Em 2013, uma pesquisa do Datafolha revelou que o envolvimento dos filhos
com drogas é o maior medo das famílias brasileiras – mais do que assaltos e
desemprego, por exemplo. O resultado é, de certa forma, um atestado da eficácia
dos meios de comunicação em espalhar o medo. Em 1983, quando o instituto de
pesquisa fez o levantamento pela primeira vez, o maior medo das famílias era a
inflação – tema repisado pela imprensa com a ilustração de um dragão. Vinte
anos depois, o animal que cospe fogo foi substituído por outro ser mitológico,
o “zumbi da cracolândia”. A estratégia de assustar para vender segue a mesma. A
solução para essa fonte de problemas da cobertura de drogas se resume a uma
palavra: ética. Cabe aos donos, aos diretores e aos editores de veículos abrir
mão do artifício sensacionalista. É a própria credibilidade de seus veículos
que está em jogo.
Outra causa frequente das falhas da cobertura sobre o tema é, digamos,
estrutural. A popularização da internet e, depois, dos smartphones foi um duro
golpe para os veículos tradicionais, especialmente para os jornais da grande
imprensa. Cada vez mais, as pessoas recorrem aos amigos das redes sociais para
se informarem. A queda na circulação e no faturamento fez os jornais encolherem
e demitirem jornalistas em massa. Sobrecarregados, os que sobram nas redações
culpam a falta de profissionais e de tempo para realizar as pautas com precisão
e profundidade[6].
Mas, numa época marcada pela massificação das fake news, a crise não
deveria ser uma desculpa para mazelas. Ao contrário, deveria ser um incentivo a
mais na busca do bom jornalismo. Mais uma vez, é a credibilidade que fica
ameaçada. Ela é o que pode garantir a sobrevivência dos veículos entre a
profusão de informações duvidosas que se acessa na internet.
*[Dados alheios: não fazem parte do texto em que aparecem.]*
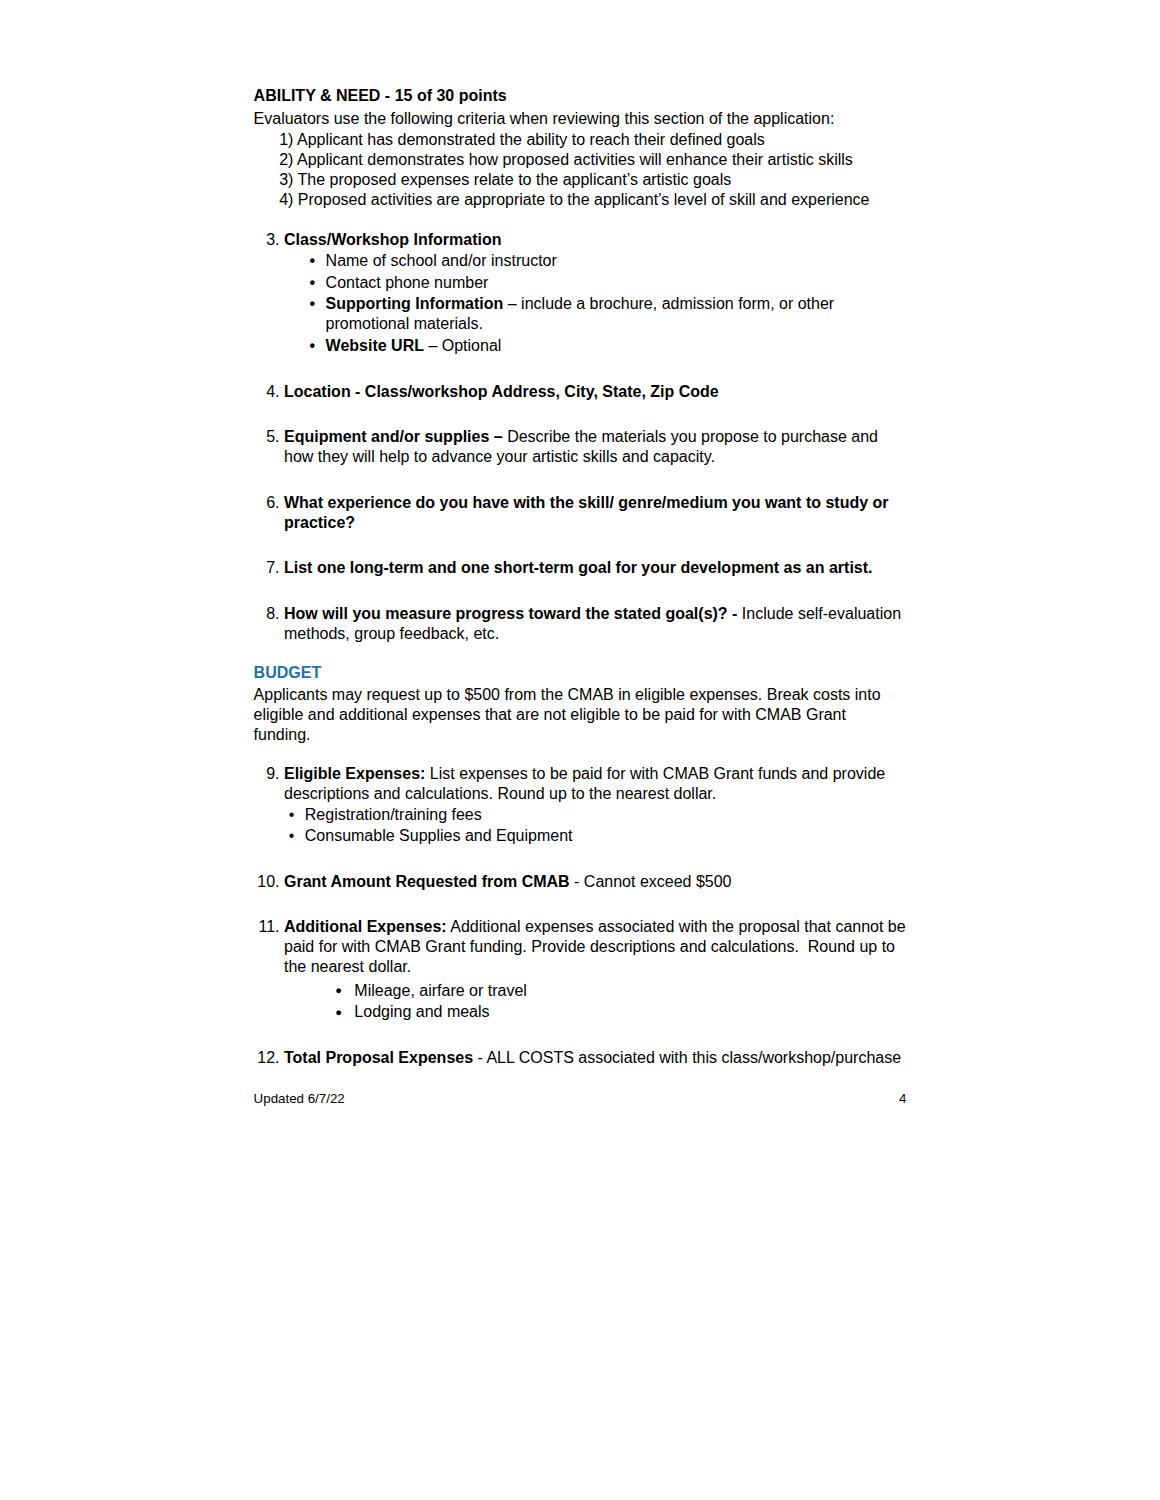ABILITY & NEED - 15 of 30 points
Evaluators use the following criteria when reviewing this section of the application:
1) Applicant has demonstrated the ability to reach their defined goals
2) Applicant demonstrates how proposed activities will enhance their artistic skills
3) The proposed expenses relate to the applicant’s artistic goals
4) Proposed activities are appropriate to the applicant’s level of skill and experience
Class/Workshop Information
Name of school and/or instructor
Contact phone number
Supporting Information – include a brochure, admission form, or other promotional materials.
Website URL – Optional
Location - Class/workshop Address, City, State, Zip Code
Equipment and/or supplies – Describe the materials you propose to purchase and how they will help to advance your artistic skills and capacity.
What experience do you have with the skill/ genre/medium you want to study or practice?
List one long-term and one short-term goal for your development as an artist.
How will you measure progress toward the stated goal(s)? - Include self-evaluation methods, group feedback, etc.
BUDGET
Applicants may request up to $500 from the CMAB in eligible expenses. Break costs into eligible and additional expenses that are not eligible to be paid for with CMAB Grant funding.
Eligible Expenses: List expenses to be paid for with CMAB Grant funds and provide descriptions and calculations. Round up to the nearest dollar.
Registration/training fees
Consumable Supplies and Equipment
Grant Amount Requested from CMAB - Cannot exceed $500
Additional Expenses: Additional expenses associated with the proposal that cannot be paid for with CMAB Grant funding. Provide descriptions and calculations. Round up to the nearest dollar.
Mileage, airfare or travel
Lodging and meals
Total Proposal Expenses - ALL COSTS associated with this class/workshop/purchase
Updated 6/7/22 4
Afinal, mas não menos importante, outra causa da precariedade da
cobertura sobre drogas é o despreparo dos jornalistas para lidar com um tema
complexo. Poucos assuntos têm um caráter tão multidisciplinar. Um debate sobre
políticas de drogas – como a validade das internações compulsórias, por exemplo
– envolve necessariamente questões médicas, jurídicas, sociológicas e até
filosóficas. É muito difícil para um jornalista transitar por tantas áreas com
fluência. Além disso, as drogas estão vinculadas a questões de ordem cultural,
moral e religiosa, que influenciam até mesmo a ciência. O debate dentro de cada
área de conhecimento é cheio de controvérsias de fundo ideológico.
Aos jornalistas e comunicadores em geral cabe se preparar melhor para
cobrir esse tema em toda sua complexidade, com responsabilidade e precisão. Mas
quem consome informação também têm o papel, não menos importante, de desconfiar
do que se lê e vê por aí. E de fiscalizar a atuação dos veículos de
comunicação, sejam eles velhos bastiões da imprensa ou jovens canais de
Youtube. Reparou que determinada informação está errada, incompleta, enviesada?
Mande carta para o ombudsman, comentários na rede social, reclamações ao
editor: mostre a todos que você está de olho.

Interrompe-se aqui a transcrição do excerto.